Gene sharing networks with Vcontact2

Overview

Teaching: 0 min
Exercises: 90 min
Questions
  • Can we assign a genus-level taxonomic annotations with vContact2?

  • Do contigs from the same bin cluster together?

  • How do the vContact2 results compare to other methods we used?

Objectives
  • Learn to use Vcontact2 and Cytoscape

  • Assign genus-level taxonomy to assembled viral sequences

  • Identify potentially wrongly binned contigs

0. Preparations

If you didn’t successfully finish running vcontact2 please download the vContact2 data from here:

# Vcontact2 output
$ wget https://raw.githubusercontent.com/MGXlab/Viromics-Workshop-MGX/gh-pages/data/day_4/c1.ntw
$ wget https://raw.githubusercontent.com/MGXlab/Viromics-Workshop-MGX/gh-pages/data/day_4/genome_by_genome_overview.csv

Task: Check vContact2 output files

Check the vContact2 manual to see what output files are generated by vContact2.
Which files do you need?
What information is contained in these files?
Which sequences are included in the output?

Step 1: Install Cytoscape

To visualise our gene sharing networks we are going to install Cytoscape. Go to https://cytoscape.org/download.html and download Cytoscape. Next, install it:

cd /path/to/downloaded/cytoscape_file
chmod +x Cytoscape_3_9_1_unix.sh
./Cytoscape_3_9_1_unix.sh

And follow the instructions on the screen to install Cytoscape. If everything works out you should end up with a Cytoscape shortcut on your desktop.

Step 2: Load network in Cytoscape

Open Cytoscape with the desktop shortcut. Cytoscape has a graphical interface that might be a bit overwhelming at first.

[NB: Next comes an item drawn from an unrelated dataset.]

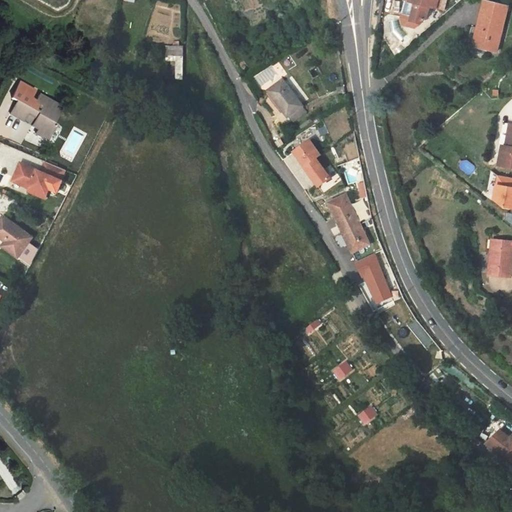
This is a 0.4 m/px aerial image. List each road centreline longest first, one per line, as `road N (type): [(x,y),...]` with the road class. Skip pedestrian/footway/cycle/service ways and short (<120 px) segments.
road 1 (primary): [(355,65),(361,122),(394,248),(435,325),(511,397)]
road 2 (residential): [(192,0),(252,125),(357,301)]
road 3 (primary): [(76,511),(0,409)]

  • Follow steps 7-10 from this manual to load the network file into Cytoscape.
  • after you’ve removed the duplicate edges and self loops (see manual linked above), load the gene_to_genome_overview.csv file by file > import > table from file and selecting it. In the window that pops up please select the following (see image):
  • add to a selected network
  • import data as Node table columns
  • click genome in Preview and select the key icon If this all worked correcly, you should now have information about the nodes in the “node table” (E in the second figure below)

Image

Step 3: Change the network layout:

‘Layout > Edge-weighted Spring Embedded layout’, and select the column with the numeric data (probably column 3). This places genomes that share more protein clusters closer together.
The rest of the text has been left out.